_Records for this task_

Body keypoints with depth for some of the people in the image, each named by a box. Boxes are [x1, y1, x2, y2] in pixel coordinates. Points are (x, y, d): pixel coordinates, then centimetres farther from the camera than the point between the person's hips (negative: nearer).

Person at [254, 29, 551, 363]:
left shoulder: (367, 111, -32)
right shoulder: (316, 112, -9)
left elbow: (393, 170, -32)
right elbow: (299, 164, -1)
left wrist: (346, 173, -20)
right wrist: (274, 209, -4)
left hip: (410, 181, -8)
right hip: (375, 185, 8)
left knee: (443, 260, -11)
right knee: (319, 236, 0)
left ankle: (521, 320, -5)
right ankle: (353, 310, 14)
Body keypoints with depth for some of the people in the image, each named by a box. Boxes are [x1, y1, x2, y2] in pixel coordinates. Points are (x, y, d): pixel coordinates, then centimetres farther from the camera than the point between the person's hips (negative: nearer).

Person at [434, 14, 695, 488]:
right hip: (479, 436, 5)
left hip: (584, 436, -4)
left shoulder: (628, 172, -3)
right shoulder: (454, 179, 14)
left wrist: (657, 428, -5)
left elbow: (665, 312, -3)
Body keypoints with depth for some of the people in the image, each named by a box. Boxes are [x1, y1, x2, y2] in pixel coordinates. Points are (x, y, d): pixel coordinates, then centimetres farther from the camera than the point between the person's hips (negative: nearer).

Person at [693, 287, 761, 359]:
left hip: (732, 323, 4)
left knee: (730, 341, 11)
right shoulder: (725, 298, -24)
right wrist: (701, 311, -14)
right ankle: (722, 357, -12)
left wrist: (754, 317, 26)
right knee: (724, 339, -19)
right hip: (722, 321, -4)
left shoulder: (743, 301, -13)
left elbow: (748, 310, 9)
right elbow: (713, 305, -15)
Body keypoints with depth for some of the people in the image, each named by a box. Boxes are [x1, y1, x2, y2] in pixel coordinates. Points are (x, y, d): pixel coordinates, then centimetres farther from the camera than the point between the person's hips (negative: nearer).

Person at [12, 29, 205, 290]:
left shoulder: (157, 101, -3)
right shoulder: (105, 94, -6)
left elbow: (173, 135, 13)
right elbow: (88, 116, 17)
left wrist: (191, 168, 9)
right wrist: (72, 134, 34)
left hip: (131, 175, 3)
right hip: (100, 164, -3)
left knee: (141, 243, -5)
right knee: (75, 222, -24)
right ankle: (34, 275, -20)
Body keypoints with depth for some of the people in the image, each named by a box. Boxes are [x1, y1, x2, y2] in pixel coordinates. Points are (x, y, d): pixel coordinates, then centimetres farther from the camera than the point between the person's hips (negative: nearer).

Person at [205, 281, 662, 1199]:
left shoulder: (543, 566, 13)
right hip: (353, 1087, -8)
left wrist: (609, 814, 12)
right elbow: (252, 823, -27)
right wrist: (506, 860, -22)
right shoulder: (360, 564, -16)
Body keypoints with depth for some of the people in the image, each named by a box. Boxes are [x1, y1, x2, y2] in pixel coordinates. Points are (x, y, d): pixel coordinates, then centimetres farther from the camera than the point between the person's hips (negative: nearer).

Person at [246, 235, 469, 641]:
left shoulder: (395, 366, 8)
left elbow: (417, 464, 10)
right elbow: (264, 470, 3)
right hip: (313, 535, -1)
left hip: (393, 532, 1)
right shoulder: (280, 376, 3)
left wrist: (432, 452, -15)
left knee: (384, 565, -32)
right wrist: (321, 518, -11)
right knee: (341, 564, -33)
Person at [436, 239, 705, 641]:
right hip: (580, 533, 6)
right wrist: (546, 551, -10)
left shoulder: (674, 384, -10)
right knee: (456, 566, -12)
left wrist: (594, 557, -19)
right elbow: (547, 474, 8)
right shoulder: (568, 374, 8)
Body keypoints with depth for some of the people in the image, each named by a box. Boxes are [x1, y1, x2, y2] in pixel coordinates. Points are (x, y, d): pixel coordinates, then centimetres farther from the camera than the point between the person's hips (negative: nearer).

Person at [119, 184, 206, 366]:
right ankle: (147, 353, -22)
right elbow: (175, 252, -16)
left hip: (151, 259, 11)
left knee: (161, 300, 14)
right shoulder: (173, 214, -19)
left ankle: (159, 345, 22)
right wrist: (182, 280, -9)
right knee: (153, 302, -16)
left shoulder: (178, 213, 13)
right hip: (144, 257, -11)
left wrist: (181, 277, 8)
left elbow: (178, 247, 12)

_Work item_
Starting at the line that contains "right elbow: (264, 470, 3)" and going through the end of the records, switch every "wrist" to "hand" and write out those lines again with nothing else changed.

_Completed exercise_
right elbow: (264, 470, 3)
right hip: (313, 535, -1)
left hip: (393, 532, 1)
right shoulder: (280, 376, 3)
left hand: (432, 452, -15)
left knee: (384, 565, -32)
right hand: (321, 518, -11)
right knee: (341, 564, -33)
Person at [436, 239, 705, 641]:
right hip: (580, 533, 6)
right hand: (546, 551, -10)
left shoulder: (674, 384, -10)
right knee: (456, 566, -12)
left hand: (594, 557, -19)
right elbow: (547, 474, 8)
right shoulder: (568, 374, 8)
Body keypoints with depth for some of the people in the image, each named by a box. Boxes are [x1, y1, x2, y2] in pixel coordinates. Points are (x, y, d): pixel coordinates, then centimetres farther from the camera than the point between the person's hips (negative: nearer).

Person at [119, 184, 206, 366]:
right ankle: (147, 353, -22)
right elbow: (175, 252, -16)
left hip: (151, 259, 11)
left knee: (161, 300, 14)
right shoulder: (173, 214, -19)
left ankle: (159, 345, 22)
right hand: (182, 280, -9)
right knee: (153, 302, -16)
left shoulder: (178, 213, 13)
right hip: (144, 257, -11)
left hand: (181, 277, 8)
left elbow: (178, 247, 12)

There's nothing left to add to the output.